— Record set —
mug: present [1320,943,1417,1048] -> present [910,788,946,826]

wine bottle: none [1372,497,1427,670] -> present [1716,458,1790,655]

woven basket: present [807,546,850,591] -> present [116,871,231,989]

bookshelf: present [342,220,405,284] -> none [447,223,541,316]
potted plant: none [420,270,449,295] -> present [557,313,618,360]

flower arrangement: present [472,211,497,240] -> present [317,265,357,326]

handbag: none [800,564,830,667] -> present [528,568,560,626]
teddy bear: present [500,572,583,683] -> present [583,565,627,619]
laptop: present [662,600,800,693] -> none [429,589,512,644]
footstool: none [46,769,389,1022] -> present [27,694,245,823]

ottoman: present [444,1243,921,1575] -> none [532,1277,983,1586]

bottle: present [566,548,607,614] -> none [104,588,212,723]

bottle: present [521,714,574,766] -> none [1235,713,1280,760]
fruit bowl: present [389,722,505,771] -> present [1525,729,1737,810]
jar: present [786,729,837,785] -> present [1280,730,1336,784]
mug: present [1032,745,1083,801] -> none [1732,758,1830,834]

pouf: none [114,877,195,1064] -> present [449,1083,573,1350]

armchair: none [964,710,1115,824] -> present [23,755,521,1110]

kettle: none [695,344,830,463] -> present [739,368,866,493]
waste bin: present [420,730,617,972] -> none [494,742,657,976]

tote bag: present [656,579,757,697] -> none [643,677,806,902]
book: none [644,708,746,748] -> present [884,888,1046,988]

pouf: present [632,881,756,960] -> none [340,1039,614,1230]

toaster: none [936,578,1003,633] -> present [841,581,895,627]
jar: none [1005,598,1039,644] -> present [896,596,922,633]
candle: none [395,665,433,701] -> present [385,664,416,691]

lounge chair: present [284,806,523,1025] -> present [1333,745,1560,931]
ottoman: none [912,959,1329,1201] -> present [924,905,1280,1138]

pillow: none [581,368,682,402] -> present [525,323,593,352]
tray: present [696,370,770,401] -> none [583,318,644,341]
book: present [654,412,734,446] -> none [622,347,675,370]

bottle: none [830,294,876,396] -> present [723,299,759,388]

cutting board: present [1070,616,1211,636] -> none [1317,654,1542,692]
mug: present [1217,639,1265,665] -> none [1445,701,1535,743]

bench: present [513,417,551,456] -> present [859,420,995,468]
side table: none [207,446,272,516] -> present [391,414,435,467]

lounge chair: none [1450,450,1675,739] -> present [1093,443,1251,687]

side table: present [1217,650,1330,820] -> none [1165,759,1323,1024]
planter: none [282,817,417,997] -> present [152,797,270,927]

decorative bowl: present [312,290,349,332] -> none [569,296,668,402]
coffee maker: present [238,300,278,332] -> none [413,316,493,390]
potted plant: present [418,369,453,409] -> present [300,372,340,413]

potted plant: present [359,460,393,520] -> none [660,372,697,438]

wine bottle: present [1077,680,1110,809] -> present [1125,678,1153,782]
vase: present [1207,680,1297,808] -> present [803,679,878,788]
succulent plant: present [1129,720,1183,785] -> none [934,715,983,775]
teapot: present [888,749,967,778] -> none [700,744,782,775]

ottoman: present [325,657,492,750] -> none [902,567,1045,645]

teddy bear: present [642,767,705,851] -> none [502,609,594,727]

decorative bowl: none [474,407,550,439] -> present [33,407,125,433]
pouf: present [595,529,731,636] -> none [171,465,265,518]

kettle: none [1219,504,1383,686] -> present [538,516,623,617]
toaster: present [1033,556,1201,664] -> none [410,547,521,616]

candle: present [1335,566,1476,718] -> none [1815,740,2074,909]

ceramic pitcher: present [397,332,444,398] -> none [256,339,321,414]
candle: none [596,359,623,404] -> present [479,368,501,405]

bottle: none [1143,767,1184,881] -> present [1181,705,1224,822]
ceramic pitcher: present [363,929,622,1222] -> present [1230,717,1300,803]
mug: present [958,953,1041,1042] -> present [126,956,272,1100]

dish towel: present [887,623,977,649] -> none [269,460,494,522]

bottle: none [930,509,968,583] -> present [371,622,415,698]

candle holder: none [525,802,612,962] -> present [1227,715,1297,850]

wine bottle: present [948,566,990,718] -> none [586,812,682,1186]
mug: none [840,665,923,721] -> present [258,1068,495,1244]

— Task prompt —
From the entries, copy out each line containing the word "kettle".

— Exercise output —
kettle: none [695,344,830,463] -> present [739,368,866,493]
kettle: none [1219,504,1383,686] -> present [538,516,623,617]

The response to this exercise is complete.